### Page text
- Genre: Documentary
- Country of origin: United States
- Original language: English

Production
- Executive producers: Tyra Banks Jasmine Stodel Clinton Irey Hayley Lozitsky David St. John Rob Schwarze Ollie Brack
- Producer: Monkey Kingdom
- Production company: Discovery+

Original release
- Release: June 1, 2022

= Generation Drag =

American television series

Generation Drag is a television series produced by Tyra Banks for Discovery+. The show features children ages 12 to 17 preparing for a drag ball along with their families. Reception to the show has been mixed; while some groups have praised the premise, others have criticized it and have made accusations of grooming. The show premiered on June 1, 2022.

==Background and production==
The Dragutante drag ball was created in March 2019 by Robin Fulton, the mother of one of the contestants on the show. On April 26, 2022, a Deadline Hollywood exclusive announced the upcoming series. The series was produced by Monkey Kingdom, a subsidiary of NBCUniversal International Networks, along with Cat Fight Productions and Banks' production company Bankable Productions. Banks was listed as the executive producer along with Jasmine Stodel, Clinton Irey, Hayley Lozitsky, David St. John, Rob Schwarze, and Ollie Brack.

==Premise and performers==
The series, "which follows five teens as they get ready for an iconic drag showcase", shows performers and their families as they prepare for Dragutante, which is held in Denver, Colorado. In a press release, Banks stated:
"I have such admiration and respect for these teens. They are bravely navigating coming into their own in a world that can be very challenging and not always accepting. What is so beautiful is seeing their parents and siblings supporting them. These teens' laser-focused tenacity inspires my team and me and we are honored to share their stories. I can't wait for these popping personalities to show their fierceness to the world."

Following are the names and ages of the performers at time of filming:

| Contestant | Drag name | Age |
|---|---|---|
| Bailey | Nemo | 15 |
| Jameson | Ophelia Peaches | 17 |
| Nabela | Dunkashay Monroe | 12 |
| Noah | Poptart | 16 |
| Vinny | Vinessa Shimmer | 12 |

- Bailey: Bailey Mosling is a 15-year-old transgender boy from Middleton, Wisconsin born to Luke and Dana Mosling. After expressing interest in the series through an Instagram casting call, Mosling learned his mother had already applied for him. Mosling uses he/him pronouns while out of drag and she/her pronouns while in drag as Nemo.

### Data excerpt
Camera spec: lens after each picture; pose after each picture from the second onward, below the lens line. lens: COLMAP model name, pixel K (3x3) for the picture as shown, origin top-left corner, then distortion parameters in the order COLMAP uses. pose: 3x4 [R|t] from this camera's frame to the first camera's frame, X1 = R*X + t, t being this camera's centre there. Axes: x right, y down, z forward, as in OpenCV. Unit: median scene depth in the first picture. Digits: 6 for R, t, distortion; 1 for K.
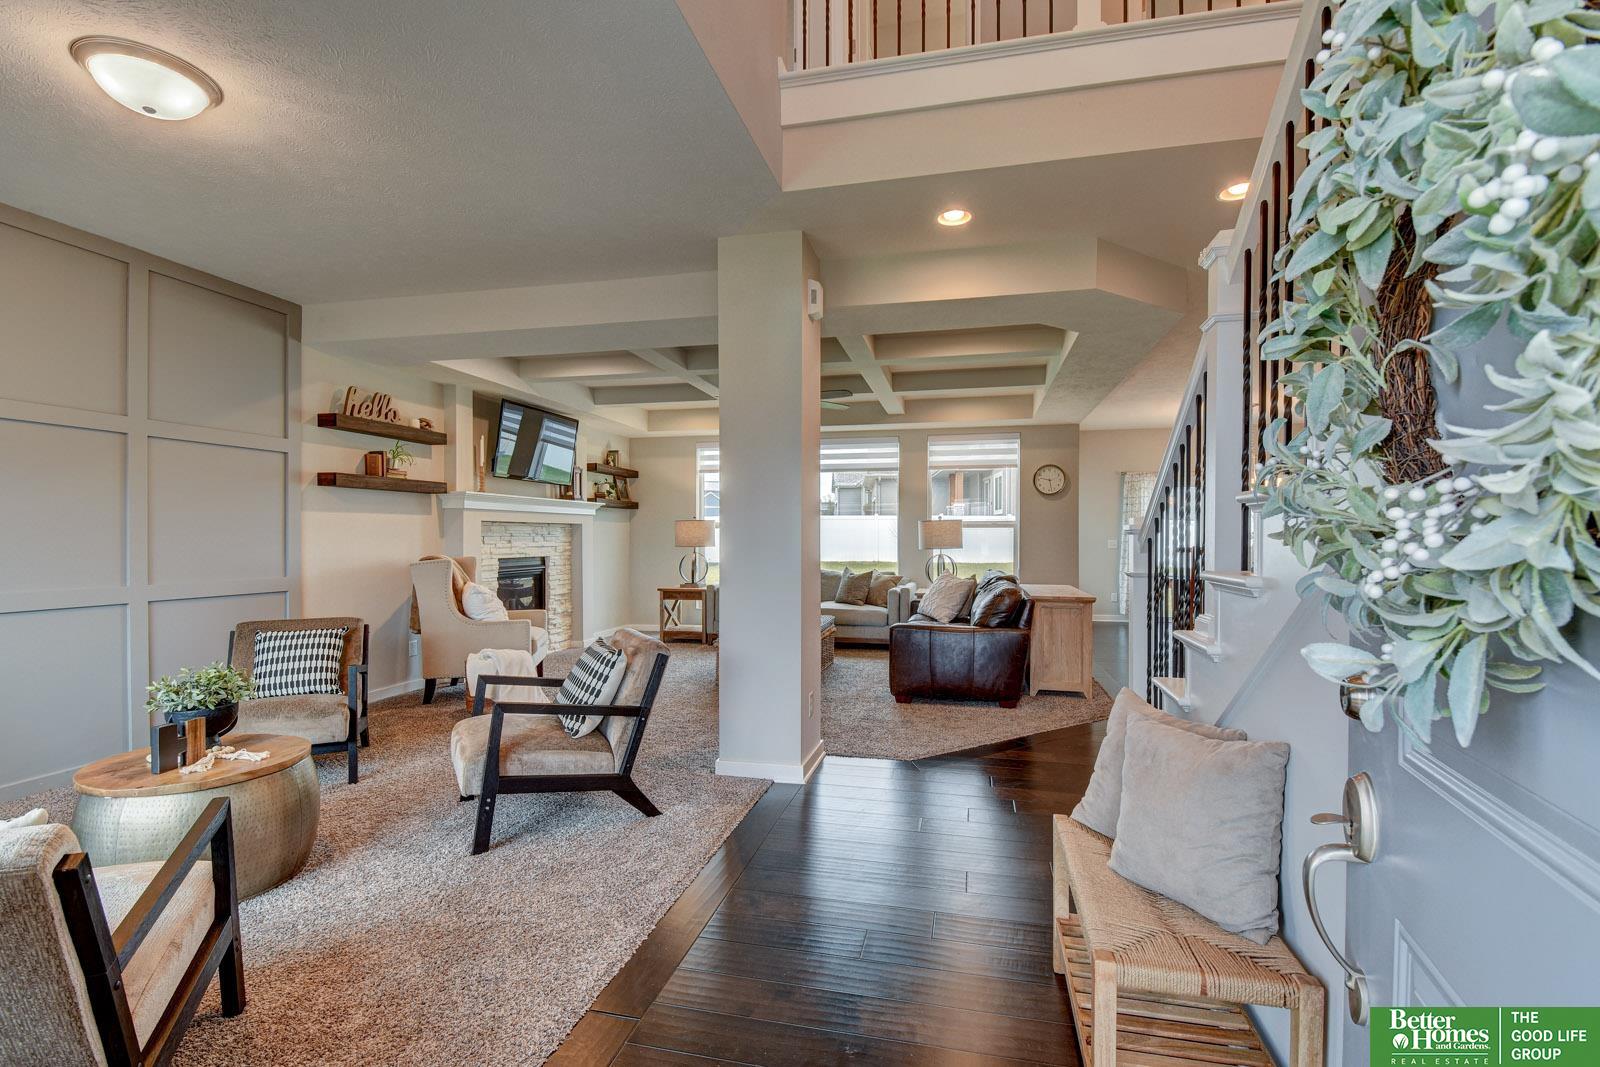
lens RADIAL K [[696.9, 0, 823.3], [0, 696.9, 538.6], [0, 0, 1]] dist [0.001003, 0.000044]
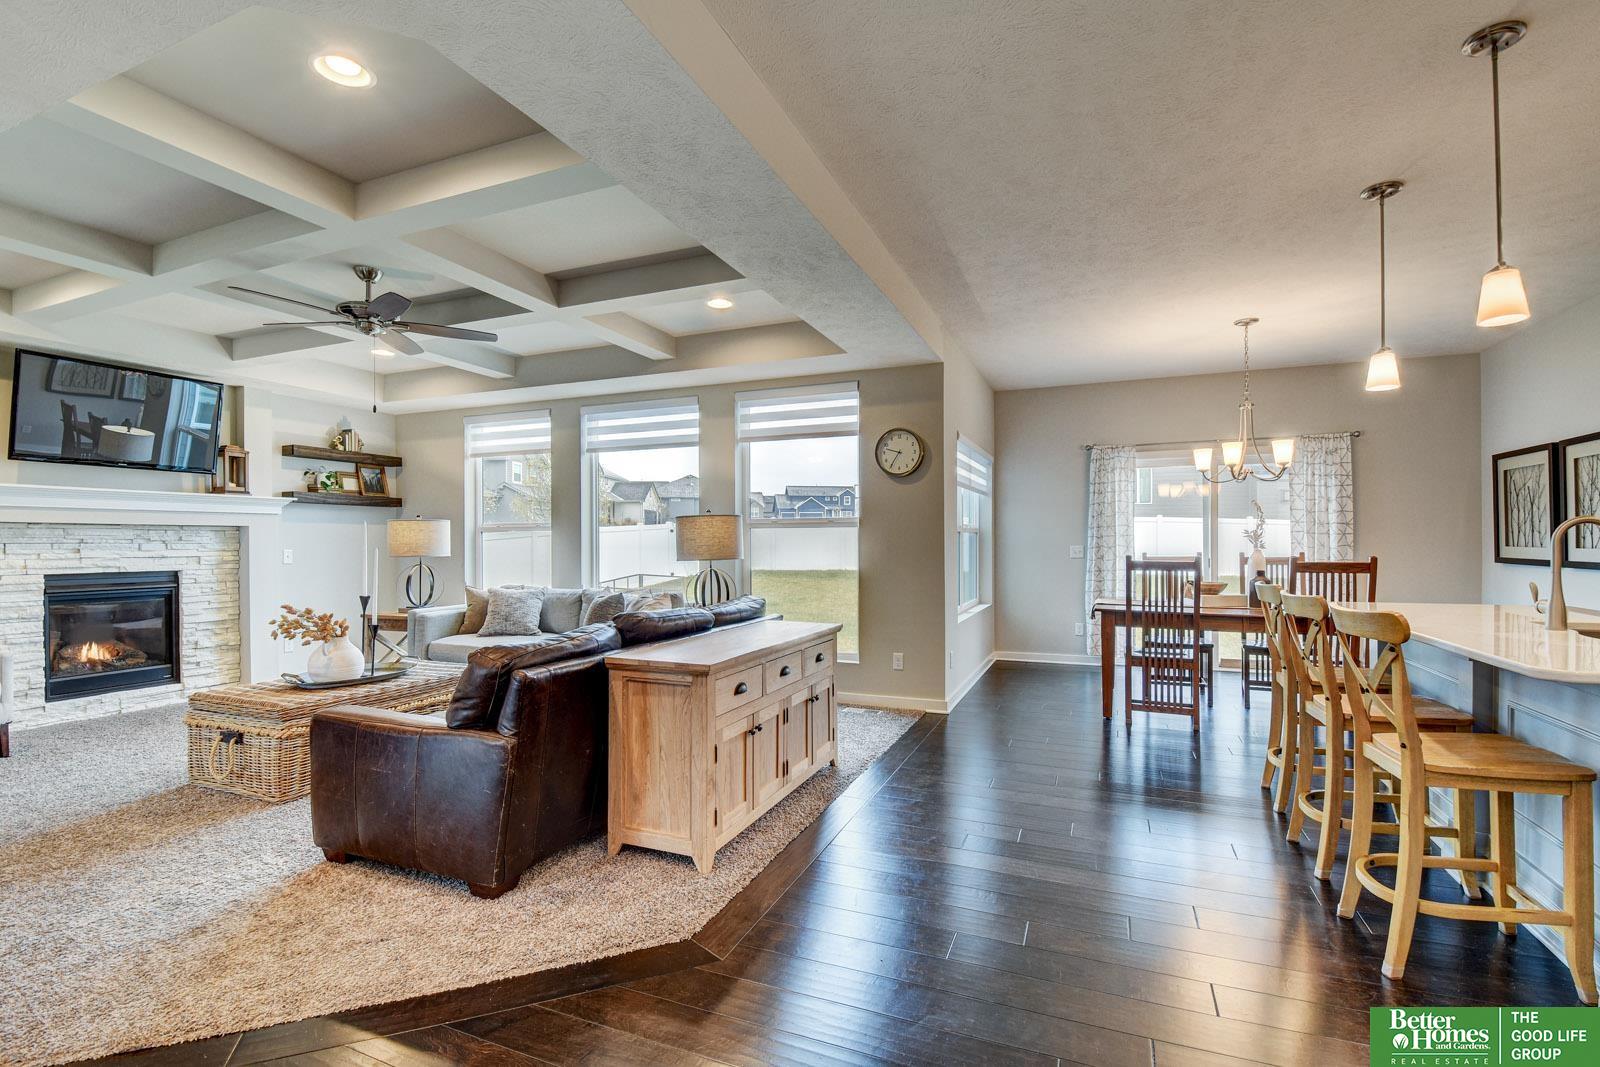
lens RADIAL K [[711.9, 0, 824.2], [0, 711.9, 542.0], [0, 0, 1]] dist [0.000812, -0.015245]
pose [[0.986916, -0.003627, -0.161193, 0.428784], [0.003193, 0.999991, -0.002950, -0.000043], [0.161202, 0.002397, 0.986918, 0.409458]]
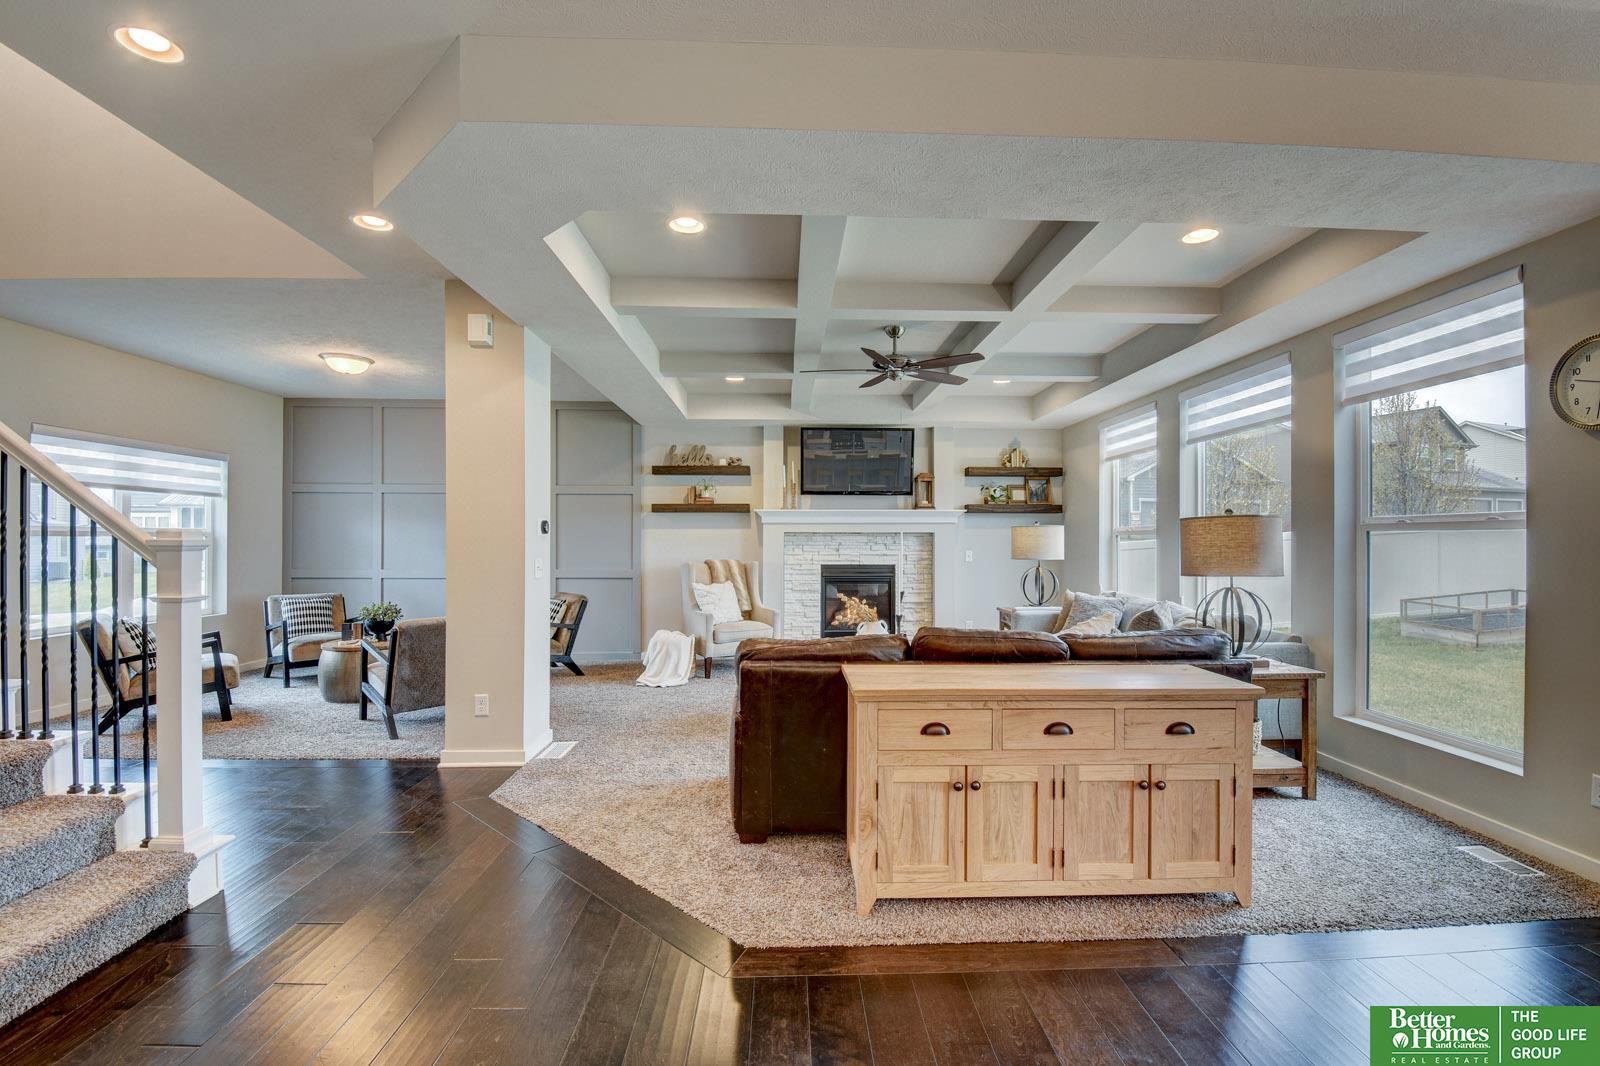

### Your goal
Please pick up the article on Generation Drag after its last sentence and keep writing it. Nothing in the listing is needed.

### Solved exercise
- Jameson: Jameson Lee is a 17-year-old writer, activist, and drag performer who started performing in drag at 13 under the name Ophelia Peaches. Robin Fulton is Lee's mother and is the founder of the Dragutante ball. Lee performed in Denver's 2019 Pride celebration.
- Nabela: Nabela is a 12-year-old transgender girl who performs under the name Dunkashay Monroe. Her family is Hispanic and traditional Catholic. She is "obsessed" with the reality television series RuPaul's Drag Race.
- Noah: Noah Montgomery is a 16-year-old transgender girl who is soft spoken and performs under the name Poptart. Her mother, Robin Montgomery, is supportive. For Poptart's first performance, her outfit was inspired by Vincent van Gogh's The Starry Night.
- Vinny: Vinny is a 12 year old boy whose bedroom is named the "Pink Palace". He performs under the name Vinessa Shimmer.

==Release==
The series was released on the Discovery+ streaming platform on June 1, 2022, the first day of Pride Month. All six episodes were released the same day. The release was included as part of the platform's new hub called Always Proud, which features LGBT content. Other series released on the platform with Generation Drag included Trixie Motel with Trixie Mattel, and The Book of Queer.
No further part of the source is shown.